*Dataset entries*
----

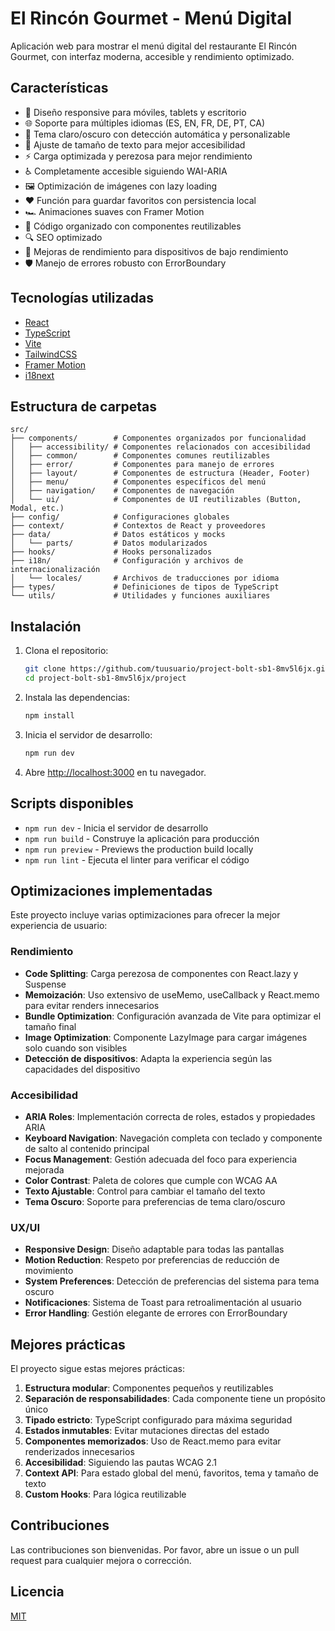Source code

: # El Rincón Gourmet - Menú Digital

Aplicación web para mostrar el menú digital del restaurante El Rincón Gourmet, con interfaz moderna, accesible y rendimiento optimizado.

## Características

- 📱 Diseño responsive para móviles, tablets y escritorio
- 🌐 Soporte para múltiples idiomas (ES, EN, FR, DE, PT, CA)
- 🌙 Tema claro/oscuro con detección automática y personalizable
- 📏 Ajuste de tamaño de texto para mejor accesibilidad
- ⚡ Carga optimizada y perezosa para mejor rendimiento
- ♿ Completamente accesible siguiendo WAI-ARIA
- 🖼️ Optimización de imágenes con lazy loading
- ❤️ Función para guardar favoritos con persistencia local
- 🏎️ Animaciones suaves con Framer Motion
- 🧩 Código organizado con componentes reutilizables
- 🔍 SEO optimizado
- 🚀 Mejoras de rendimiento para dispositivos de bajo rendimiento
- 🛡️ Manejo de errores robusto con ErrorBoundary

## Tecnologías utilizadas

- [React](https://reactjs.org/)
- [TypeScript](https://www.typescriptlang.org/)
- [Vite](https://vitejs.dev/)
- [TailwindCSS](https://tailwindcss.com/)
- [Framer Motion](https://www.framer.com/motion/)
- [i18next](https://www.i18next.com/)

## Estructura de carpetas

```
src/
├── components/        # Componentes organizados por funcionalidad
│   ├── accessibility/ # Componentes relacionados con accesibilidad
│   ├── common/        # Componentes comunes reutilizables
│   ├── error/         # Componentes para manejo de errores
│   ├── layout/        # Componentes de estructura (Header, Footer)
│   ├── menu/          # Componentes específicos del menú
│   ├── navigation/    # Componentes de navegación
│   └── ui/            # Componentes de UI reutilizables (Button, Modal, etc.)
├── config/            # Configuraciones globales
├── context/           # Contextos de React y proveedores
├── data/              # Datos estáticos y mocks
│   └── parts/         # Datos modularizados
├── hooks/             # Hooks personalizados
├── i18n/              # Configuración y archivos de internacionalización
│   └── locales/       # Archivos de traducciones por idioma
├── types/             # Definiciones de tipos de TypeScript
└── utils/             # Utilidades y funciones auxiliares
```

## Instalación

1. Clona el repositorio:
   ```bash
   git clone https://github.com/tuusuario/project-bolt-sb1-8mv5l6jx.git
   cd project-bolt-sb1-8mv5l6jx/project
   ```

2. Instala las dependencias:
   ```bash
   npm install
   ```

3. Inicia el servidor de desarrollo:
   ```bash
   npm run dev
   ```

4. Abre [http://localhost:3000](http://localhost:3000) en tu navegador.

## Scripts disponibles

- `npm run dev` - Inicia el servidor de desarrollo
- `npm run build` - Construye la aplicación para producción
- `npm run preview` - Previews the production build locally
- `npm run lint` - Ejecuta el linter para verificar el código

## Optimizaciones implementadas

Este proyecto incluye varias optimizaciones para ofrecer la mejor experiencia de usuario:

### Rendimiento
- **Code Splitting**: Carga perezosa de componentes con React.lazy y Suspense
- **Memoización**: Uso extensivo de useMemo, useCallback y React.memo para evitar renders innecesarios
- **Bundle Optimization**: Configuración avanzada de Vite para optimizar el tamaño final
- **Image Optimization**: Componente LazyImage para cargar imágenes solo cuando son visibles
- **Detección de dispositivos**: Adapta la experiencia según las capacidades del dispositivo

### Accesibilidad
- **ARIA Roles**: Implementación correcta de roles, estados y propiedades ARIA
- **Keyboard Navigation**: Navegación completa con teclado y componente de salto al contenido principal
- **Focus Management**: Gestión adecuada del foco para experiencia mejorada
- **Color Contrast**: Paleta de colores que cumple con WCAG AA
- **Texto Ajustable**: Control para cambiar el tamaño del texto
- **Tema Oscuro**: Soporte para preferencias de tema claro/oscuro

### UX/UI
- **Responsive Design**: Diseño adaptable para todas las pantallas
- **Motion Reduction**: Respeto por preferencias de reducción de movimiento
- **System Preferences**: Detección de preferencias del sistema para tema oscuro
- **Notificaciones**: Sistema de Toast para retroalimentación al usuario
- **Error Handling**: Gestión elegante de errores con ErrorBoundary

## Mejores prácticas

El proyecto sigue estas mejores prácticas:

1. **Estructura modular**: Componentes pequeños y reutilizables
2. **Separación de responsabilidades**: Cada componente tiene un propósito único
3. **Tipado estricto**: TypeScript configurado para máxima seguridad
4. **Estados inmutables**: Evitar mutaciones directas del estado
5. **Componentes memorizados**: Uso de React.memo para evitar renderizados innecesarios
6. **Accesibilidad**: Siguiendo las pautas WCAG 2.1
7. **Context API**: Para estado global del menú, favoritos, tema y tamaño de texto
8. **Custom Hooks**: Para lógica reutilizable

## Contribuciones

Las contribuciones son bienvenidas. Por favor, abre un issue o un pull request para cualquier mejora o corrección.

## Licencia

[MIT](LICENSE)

----

*Task description*
Transcribe all of the data above exactly; no picture belongs in the copy.

*Answer to the exercise*
Source code

: # El Rincón Gourmet - Menú Digital

Aplicación web para mostrar el menú digital del restaurante El Rincón Gourmet, con interfaz moderna, accesible y rendimiento optimizado.

## Características

- 📱 Diseño responsive para móviles, tablets y escritorio
- 🌐 Soporte para múltiples idiomas (ES, EN, FR, DE, PT, CA)
- 🌙 Tema claro/oscuro con detección automática y personalizable
- 📏 Ajuste de tamaño de texto para mejor accesibilidad
- ⚡ Carga optimizada y perezosa para mejor rendimiento
- ♿ Completamente accesible siguiendo WAI-ARIA
- 🖼️ Optimización de imágenes con lazy loading
- ❤️ Función para guardar favoritos con persistencia local
- 🏎️ Animaciones suaves con Framer Motion
- 🧩 Código organizado con componentes reutilizables
- 🔍 SEO optimizado
- 🚀 Mejoras de rendimiento para dispositivos de bajo rendimiento
- 🛡️ Manejo de errores robusto con ErrorBoundary

## Tecnologías utilizadas

- [React](https://reactjs.org/)
- [TypeScript](https://www.typescriptlang.org/)
- [Vite](https://vitejs.dev/)
- [TailwindCSS](https://tailwindcss.com/)
- [Framer Motion](https://www.framer.com/motion/)
- [i18next](https://www.i18next.com/)

## Estructura de carpetas

```
src/
├── components/        # Componentes organizados por funcionalidad
│   ├── accessibility/ # Componentes relacionados con accesibilidad
│   ├── common/        # Componentes comunes reutilizables
│   ├── error/         # Componentes para manejo de errores
│   ├── layout/        # Componentes de estructura (Header, Footer)
│   ├── menu/          # Componentes específicos del menú
│   ├── navigation/    # Componentes de navegación
│   └── ui/            # Componentes de UI reutilizables (Button, Modal, etc.)
├── config/            # Configuraciones globales
├── context/           # Contextos de React y proveedores
├── data/              # Datos estáticos y mocks
│   └── parts/         # Datos modularizados
├── hooks/             # Hooks personalizados
├── i18n/              # Configuración y archivos de internacionalización
│   └── locales/       # Archivos de traducciones por idioma
├── types/             # Definiciones de tipos de TypeScript
└── utils/             # Utilidades y funciones auxiliares
```

## Instalación

1. Clona el repositorio:
   ```bash
   git clone https://github.com/tuusuario/project-bolt-sb1-8mv5l6jx.git
   cd project-bolt-sb1-8mv5l6jx/project
   ```

2. Instala las dependencias:
   ```bash
   npm install
   ```

3. Inicia el servidor de desarrollo:
   ```bash
   npm run dev
   ```

4. Abre [http://localhost:3000](http://localhost:3000) en tu navegador.

## Scripts disponibles

- `npm run dev` - Inicia el servidor de desarrollo
- `npm run build` - Construye la aplicación para producción
- `npm run preview` - Previews the production build locally
- `npm run lint` - Ejecuta el linter para verificar el código

## Optimizaciones implementadas

Este proyecto incluye varias optimizaciones para ofrecer la mejor experiencia de usuario:

### Rendimiento
- **Code Splitting**: Carga perezosa de componentes con React.lazy y Suspense
- **Memoización**: Uso extensivo de useMemo, useCallback y React.memo para evitar renders innecesarios
- **Bundle Optimization**: Configuración avanzada de Vite para optimizar el tamaño final
- **Image Optimization**: Componente LazyImage para cargar imágenes solo cuando son visibles
- **Detección de dispositivos**: Adapta la experiencia según las capacidades del dispositivo

### Accesibilidad
- **ARIA Roles**: Implementación correcta de roles, estados y propiedades ARIA
- **Keyboard Navigation**: Navegación completa con teclado y componente de salto al contenido principal
- **Focus Management**: Gestión adecuada del foco para experiencia mejorada
- **Color Contrast**: Paleta de colores que cumple con WCAG AA
- **Texto Ajustable**: Control para cambiar el tamaño del texto
- **Tema Oscuro**: Soporte para preferencias de tema claro/oscuro

### UX/UI
- **Responsive Design**: Diseño adaptable para todas las pantallas
- **Motion Reduction**: Respeto por preferencias de reducción de movimiento
- **System Preferences**: Detección de preferencias del sistema para tema oscuro
- **Notificaciones**: Sistema de Toast para retroalimentación al usuario
- **Error Handling**: Gestión elegante de errores con ErrorBoundary

## Mejores prácticas

El proyecto sigue estas mejores prácticas:

1. **Estructura modular**: Componentes pequeños y reutilizables
2. **Separación de responsabilidades**: Cada componente tiene un propósito único
3. **Tipado estricto**: TypeScript configurado para máxima seguridad
4. **Estados inmutables**: Evitar mutaciones directas del estado
5. **Componentes memorizados**: Uso de React.memo para evitar renderizados innecesarios
6. **Accesibilidad**: Siguiendo las pautas WCAG 2.1
7. **Context API**: Para estado global del menú, favoritos, tema y tamaño de texto
8. **Custom Hooks**: Para lógica reutilizable

## Contribuciones

Las contribuciones son bienvenidas. Por favor, abre un issue o un pull request para cualquier mejora o corrección.

## Licencia

[MIT](LICENSE)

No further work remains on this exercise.